Leonardo Pisani
DI LEONARDO PISANI
Lo chiamavano Lelletto ma il suo vero nome era Leone; ed un leone era sul ring dove combatteva con ardore contro chiunque; contro i migliori. Lelletto era di Roma, frequentava l’Audace e iniziò il professionismo appena ventenne per far soldi ed aiutare la famiglia per far soldi e ben presto si fece conoscere battendo il fortissimo Gino Cattaneo che poì diventò campione Europeo dei Gallo; poi anche in Francia e poi negli Stati Uniti dove combattè con i più forti pesi piuma del momento; tanto da essere inserito al numero 10 delle classifiche mondiali e disputando un mondiale contro il forte Leo Rodack; Efrati perse – se perse – di stretta misura. Al tappeto al quarto round ci andò Rodack, non il forte romano. Era il 1939; la federazione americana propose ad Efrati di rimanere negli USA con un salvacondotto; il suo manager Frank Donati voleva fargli prendere la cittadinanza statunitense. Ebbene sì Lelletto era romano verace di Trastevere ma anche ebreo; decise di ritornare in Italia per stare assieme alla famiglia in quel periodo terribile per gli ebrei e le leggi razziali . In un primo momento su tesserato nella Federazione Pugilistica Italiana ma non lo fecero combattere mai anzi alcuni dirigenti lo segnalarono come ebreo alla polizia. Lelletto lo sapeva, con la famiglia si nascondevano ogni notte in un posto diverso, anche all’aperto.
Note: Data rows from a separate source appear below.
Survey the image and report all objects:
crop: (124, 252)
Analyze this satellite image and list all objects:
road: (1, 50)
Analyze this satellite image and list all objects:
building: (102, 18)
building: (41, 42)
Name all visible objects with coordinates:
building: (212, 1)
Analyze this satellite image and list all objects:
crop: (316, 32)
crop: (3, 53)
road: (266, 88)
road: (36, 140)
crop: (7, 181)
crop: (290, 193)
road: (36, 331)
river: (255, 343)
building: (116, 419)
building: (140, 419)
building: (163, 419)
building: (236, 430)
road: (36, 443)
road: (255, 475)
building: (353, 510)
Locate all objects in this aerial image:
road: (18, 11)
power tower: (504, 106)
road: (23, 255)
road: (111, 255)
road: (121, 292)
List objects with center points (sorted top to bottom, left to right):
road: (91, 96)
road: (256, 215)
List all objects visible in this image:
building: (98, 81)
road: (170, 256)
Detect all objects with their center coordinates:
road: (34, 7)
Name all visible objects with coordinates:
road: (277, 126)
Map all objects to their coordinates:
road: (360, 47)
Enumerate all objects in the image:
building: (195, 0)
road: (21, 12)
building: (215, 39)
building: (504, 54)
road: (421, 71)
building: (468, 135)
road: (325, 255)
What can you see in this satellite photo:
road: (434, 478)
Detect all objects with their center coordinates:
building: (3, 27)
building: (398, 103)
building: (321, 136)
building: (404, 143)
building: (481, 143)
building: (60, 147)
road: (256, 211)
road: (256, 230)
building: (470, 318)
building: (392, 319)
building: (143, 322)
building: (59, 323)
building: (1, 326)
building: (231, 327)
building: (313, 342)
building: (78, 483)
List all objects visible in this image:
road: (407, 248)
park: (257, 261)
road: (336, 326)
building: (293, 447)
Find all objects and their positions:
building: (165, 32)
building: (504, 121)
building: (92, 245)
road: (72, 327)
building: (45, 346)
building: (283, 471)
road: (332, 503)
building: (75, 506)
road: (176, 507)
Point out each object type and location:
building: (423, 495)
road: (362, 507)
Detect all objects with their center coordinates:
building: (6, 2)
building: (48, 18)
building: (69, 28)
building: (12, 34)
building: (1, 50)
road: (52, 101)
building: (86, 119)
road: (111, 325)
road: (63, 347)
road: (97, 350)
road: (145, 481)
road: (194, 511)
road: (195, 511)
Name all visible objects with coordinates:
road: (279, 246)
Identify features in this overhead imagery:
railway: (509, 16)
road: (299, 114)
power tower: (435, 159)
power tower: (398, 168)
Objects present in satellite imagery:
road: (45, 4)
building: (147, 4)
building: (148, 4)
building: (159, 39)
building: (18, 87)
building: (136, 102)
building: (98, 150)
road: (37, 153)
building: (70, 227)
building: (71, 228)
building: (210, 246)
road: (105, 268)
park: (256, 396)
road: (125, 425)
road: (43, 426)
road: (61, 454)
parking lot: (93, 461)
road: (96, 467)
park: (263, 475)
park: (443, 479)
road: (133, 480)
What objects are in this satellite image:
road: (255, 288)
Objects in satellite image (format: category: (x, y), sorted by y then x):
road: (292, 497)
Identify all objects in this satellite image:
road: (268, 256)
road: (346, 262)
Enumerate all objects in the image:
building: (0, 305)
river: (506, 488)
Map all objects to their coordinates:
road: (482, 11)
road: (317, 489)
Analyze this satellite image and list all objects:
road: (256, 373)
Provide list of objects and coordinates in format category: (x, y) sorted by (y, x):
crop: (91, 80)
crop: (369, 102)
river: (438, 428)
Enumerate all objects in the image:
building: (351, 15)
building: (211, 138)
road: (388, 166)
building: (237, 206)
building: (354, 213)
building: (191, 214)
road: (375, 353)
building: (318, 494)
Erano tempi sempre più duri e pericoloso per gli Ebrei. Poi la fine: fu vittima di un rastrellamento e deportato ad assieme all’amato fratello. Un giorno lo andarono a prendere, in due : l’ordine era di prendere Leone e il figlio Romolo di 6 anni. Li presero li tennero per un mese a Regina Coeli e poi misero in un camion.
Partenza per Fossoli e poi verso la morte, assieme al fratello Marco e al padre Aronne. Maurizio Molinari e Amedeo Osti Guerrieri raccontano nel commovente libro “Duello nel ghetto” che Pacifico Di Consiglio chiamato “ Er Moretto” per la sua carnagione olivastra aveva aiutato Leone a far scappare il piccolo Romolo dal camion . Il bambino aveva corso disperato, poi aveva girovagato per Trastevere fino a ricongiungersi con il resto della famiglia . Cioè mamma Ester e Elio di tre anni e Letizia di uno. Ma lì inizio una nuova carriera pugilistica, come divertimento degli aguzzini che lo facevano combattere con altri pugili prigionieri o tedeschi di qualunque peso: welter , medi anche massimi. Combattimenti in uno spiazzale, per l’ebraico la vittoria significava un tozzo di pane in più; incontri dove spesse volte la sconfitta poteva significare la morte per percosse o camera a gas. Ma Lelletto era un grande pugile, anche se denutrito; anche se ridotto a quasi larva umana era pur sempre un LEONE e vinceva, vinceva grazie alla tecnica , grazie Allo spirito di sopravvivenza.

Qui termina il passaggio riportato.